**Instructions for the task:** In the records below, copy the lines from the line with "text_box <number> [668, 1027, 776, 1109]" to the line with "For every layout", swapping "corrigir erros" for "corrigir falhas" and keeping everything else the same. Give back only those lines.

**Listed entries:**
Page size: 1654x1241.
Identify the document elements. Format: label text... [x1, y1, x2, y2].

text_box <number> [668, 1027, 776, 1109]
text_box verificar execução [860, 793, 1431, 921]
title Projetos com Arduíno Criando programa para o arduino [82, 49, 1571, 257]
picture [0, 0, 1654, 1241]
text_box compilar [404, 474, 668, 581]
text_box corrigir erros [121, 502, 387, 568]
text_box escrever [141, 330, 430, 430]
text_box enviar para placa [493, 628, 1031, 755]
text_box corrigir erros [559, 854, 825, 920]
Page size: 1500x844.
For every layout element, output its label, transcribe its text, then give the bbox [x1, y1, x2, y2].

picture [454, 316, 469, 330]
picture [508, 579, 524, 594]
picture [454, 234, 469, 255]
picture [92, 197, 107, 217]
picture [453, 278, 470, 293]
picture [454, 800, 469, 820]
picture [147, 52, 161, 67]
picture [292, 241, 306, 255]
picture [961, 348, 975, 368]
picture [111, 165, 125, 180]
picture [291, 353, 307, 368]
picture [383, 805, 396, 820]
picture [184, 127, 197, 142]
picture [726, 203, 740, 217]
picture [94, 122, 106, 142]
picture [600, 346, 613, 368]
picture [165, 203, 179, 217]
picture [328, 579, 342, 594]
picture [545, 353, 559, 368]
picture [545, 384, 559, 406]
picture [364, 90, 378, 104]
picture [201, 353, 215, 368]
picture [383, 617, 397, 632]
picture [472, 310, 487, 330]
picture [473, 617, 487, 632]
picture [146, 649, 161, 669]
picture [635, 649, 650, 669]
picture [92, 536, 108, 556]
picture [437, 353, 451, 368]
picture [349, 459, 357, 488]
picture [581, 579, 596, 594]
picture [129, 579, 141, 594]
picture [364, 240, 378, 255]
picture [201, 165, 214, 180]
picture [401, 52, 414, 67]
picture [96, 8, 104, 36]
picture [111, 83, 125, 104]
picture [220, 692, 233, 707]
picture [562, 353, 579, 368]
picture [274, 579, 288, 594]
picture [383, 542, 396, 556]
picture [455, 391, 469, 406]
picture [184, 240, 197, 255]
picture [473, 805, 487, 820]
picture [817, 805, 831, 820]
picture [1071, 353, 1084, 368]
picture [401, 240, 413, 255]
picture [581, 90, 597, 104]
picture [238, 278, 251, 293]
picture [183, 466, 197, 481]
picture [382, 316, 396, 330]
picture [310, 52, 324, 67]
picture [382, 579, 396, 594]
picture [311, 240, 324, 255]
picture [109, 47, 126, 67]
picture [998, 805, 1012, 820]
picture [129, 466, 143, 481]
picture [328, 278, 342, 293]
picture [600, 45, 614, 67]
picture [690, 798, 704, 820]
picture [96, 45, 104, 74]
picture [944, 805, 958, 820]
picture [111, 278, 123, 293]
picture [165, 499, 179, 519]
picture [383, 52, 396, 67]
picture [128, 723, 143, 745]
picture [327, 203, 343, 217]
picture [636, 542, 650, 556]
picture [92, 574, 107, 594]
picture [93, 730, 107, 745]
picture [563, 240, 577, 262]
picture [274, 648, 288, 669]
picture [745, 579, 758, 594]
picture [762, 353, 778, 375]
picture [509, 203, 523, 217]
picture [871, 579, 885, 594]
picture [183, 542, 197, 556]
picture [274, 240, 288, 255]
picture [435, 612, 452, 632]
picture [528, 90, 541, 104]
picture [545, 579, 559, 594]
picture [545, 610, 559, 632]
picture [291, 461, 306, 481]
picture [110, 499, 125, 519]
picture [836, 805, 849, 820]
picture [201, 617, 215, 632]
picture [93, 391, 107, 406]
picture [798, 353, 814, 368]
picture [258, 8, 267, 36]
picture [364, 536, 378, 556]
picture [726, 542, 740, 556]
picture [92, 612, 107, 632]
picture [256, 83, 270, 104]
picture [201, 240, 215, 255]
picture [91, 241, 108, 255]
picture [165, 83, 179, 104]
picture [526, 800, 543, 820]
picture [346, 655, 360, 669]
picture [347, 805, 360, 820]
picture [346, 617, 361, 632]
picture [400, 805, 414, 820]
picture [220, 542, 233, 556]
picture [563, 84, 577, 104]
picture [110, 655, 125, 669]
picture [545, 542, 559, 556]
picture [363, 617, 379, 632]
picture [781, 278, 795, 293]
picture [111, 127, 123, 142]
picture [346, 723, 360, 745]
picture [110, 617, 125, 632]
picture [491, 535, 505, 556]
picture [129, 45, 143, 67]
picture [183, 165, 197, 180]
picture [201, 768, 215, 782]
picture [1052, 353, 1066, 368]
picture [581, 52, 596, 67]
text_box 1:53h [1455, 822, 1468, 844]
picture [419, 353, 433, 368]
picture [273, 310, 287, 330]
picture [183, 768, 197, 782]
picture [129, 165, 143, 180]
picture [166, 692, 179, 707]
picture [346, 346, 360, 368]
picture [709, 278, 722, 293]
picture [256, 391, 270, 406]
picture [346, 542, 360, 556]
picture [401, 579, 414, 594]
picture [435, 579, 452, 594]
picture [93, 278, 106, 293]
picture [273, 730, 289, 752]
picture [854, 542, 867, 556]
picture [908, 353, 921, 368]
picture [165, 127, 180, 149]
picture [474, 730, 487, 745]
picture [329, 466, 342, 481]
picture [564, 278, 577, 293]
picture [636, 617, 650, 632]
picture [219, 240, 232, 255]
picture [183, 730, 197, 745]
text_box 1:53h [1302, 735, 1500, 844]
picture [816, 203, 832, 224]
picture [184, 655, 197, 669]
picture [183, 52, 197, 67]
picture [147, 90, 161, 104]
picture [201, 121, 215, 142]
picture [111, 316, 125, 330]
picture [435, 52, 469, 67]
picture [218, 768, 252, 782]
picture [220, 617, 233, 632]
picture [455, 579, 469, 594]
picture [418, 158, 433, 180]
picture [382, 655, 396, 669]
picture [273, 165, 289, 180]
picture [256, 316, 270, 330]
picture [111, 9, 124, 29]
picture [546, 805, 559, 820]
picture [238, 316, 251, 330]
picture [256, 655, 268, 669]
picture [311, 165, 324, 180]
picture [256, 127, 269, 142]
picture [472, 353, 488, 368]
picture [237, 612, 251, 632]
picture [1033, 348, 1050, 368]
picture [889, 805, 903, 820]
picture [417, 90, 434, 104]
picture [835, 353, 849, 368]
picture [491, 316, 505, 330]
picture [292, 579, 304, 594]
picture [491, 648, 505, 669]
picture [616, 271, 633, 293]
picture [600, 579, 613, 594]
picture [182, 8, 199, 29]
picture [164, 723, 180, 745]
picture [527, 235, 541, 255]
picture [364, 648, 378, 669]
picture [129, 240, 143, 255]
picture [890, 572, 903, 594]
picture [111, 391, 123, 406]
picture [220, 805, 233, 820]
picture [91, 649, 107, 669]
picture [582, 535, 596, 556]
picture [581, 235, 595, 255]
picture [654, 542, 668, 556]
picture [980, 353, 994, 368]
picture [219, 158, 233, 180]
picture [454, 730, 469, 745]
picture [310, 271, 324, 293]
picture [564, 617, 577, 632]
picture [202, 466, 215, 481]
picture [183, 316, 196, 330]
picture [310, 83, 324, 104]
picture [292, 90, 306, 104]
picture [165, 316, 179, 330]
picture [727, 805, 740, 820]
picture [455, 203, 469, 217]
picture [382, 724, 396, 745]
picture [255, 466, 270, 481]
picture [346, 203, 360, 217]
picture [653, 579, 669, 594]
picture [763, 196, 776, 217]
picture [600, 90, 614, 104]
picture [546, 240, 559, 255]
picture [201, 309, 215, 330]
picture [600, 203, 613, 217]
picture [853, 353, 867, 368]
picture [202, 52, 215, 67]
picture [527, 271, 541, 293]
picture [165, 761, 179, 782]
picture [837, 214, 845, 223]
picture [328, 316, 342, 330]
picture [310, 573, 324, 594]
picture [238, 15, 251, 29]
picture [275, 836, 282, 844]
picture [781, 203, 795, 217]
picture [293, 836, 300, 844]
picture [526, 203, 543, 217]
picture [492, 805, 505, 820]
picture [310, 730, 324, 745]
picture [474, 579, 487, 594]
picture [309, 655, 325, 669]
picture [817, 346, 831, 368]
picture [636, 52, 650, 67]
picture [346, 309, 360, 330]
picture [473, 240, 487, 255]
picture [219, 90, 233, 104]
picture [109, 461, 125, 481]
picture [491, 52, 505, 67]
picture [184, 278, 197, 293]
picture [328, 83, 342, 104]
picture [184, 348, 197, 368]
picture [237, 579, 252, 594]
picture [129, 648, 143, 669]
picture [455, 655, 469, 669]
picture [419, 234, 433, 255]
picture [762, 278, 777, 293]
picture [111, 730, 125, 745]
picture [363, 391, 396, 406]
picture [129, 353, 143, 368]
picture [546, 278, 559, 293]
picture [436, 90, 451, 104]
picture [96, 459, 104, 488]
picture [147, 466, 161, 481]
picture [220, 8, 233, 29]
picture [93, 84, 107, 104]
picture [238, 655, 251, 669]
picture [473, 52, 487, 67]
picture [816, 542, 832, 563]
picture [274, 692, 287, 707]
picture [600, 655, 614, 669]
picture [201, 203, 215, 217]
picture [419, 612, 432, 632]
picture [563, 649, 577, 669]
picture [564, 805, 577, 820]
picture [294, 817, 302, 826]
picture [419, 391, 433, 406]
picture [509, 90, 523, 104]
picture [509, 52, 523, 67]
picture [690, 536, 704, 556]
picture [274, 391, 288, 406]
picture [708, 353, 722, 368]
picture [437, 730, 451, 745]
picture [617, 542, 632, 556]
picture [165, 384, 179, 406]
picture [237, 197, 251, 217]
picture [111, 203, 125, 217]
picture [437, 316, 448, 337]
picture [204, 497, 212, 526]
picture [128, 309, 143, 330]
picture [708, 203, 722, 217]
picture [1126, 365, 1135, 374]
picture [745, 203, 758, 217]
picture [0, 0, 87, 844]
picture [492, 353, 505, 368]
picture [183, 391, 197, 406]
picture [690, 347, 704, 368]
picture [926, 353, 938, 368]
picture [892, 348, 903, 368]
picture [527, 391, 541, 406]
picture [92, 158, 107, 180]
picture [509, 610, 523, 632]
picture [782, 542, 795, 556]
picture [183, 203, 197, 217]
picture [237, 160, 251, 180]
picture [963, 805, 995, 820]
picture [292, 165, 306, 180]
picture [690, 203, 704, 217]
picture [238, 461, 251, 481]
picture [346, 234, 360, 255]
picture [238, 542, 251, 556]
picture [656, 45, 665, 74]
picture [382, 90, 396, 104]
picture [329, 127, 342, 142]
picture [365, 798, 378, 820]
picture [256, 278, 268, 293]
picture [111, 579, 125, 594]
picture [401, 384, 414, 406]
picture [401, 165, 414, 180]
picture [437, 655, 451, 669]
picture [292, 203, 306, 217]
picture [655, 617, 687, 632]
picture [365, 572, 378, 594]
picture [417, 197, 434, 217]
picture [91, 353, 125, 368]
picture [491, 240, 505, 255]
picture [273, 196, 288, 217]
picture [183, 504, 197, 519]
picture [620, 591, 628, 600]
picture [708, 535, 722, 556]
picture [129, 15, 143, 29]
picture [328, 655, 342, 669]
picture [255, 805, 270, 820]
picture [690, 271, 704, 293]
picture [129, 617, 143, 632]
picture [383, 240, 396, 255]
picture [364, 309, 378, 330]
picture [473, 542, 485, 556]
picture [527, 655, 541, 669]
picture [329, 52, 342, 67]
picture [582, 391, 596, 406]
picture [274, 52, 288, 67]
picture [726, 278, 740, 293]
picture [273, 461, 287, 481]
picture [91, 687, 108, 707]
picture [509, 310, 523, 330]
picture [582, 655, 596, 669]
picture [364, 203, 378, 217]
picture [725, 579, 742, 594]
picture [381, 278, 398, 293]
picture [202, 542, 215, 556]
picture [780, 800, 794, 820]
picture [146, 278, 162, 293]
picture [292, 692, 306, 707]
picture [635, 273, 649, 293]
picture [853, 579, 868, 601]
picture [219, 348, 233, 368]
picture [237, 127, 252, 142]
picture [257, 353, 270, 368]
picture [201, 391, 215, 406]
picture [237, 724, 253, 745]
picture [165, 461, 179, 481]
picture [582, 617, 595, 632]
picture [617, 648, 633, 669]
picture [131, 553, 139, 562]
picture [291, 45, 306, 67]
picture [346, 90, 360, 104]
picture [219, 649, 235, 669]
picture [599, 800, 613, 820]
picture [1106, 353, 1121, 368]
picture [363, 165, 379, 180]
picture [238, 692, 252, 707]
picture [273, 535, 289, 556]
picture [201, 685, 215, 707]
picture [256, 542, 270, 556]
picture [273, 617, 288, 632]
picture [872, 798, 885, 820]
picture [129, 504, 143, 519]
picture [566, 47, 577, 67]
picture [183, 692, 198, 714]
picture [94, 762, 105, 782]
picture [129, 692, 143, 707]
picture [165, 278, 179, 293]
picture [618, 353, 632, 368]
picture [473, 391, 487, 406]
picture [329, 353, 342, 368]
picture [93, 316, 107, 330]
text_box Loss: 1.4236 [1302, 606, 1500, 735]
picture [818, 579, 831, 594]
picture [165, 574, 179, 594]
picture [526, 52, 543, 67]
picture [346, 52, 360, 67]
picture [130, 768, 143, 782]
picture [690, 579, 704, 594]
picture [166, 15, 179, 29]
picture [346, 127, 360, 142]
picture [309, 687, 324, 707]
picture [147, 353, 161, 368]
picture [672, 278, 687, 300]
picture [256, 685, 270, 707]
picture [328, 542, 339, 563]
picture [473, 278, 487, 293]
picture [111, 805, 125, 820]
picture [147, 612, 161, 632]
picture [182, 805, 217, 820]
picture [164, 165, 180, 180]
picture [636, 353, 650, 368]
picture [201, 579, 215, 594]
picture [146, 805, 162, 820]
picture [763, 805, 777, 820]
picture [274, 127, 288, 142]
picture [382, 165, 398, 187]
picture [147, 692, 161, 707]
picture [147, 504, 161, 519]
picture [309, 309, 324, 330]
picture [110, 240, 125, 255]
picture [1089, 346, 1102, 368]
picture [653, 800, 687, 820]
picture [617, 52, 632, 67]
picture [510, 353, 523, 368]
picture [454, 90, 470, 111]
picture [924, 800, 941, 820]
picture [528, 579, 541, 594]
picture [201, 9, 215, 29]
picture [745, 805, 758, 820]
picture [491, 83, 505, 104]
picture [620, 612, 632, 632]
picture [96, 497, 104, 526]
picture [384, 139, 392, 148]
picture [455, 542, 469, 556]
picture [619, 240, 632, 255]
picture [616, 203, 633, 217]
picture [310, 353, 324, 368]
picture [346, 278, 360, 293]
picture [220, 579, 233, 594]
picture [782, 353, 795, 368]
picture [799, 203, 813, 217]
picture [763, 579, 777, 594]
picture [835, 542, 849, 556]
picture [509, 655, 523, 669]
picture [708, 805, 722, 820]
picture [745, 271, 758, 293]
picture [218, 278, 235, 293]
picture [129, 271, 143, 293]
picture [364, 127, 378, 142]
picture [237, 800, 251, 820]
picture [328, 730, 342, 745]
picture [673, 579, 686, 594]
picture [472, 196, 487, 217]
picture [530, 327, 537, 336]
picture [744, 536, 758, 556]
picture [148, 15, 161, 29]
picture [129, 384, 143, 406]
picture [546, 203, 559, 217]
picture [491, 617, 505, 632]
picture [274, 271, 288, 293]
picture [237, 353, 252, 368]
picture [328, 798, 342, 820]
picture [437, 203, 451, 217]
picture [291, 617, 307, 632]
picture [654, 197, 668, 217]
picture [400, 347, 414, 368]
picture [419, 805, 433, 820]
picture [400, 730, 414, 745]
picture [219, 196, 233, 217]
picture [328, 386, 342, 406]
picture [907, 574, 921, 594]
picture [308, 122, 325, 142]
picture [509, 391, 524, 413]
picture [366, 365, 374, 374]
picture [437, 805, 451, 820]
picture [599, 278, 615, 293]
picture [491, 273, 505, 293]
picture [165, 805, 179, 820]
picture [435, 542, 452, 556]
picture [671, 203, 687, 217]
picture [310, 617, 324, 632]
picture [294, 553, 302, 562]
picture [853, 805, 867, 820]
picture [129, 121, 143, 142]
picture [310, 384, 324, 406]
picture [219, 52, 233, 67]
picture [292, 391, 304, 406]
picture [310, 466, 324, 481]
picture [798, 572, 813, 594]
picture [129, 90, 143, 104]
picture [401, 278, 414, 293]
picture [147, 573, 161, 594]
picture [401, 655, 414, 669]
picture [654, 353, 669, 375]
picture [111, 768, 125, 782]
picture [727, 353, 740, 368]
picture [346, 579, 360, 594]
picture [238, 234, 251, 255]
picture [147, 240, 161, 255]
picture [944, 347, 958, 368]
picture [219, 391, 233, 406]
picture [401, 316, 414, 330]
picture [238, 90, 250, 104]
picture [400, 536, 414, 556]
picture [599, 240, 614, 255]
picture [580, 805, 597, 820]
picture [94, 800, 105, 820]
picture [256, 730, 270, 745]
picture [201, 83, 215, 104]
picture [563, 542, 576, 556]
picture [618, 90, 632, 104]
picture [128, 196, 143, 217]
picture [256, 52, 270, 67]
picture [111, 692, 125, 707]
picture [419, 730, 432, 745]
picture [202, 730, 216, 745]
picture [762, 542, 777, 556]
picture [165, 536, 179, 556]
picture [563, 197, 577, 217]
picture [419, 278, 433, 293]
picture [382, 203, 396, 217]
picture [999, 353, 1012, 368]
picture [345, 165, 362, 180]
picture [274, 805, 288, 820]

**Written solution:**
text_box <number> [668, 1027, 776, 1109]
text_box verificar execução [860, 793, 1431, 921]
title Projetos com Arduíno Criando programa para o arduino [82, 49, 1571, 257]
picture [0, 0, 1654, 1241]
text_box compilar [404, 474, 668, 581]
text_box corrigir falhas [121, 502, 387, 568]
text_box escrever [141, 330, 430, 430]
text_box enviar para placa [493, 628, 1031, 755]
text_box corrigir falhas [559, 854, 825, 920]
Page size: 1500x844.
For every layout element, output its label, transcribe its text, then give the bbox [x1, y1, x2, y2].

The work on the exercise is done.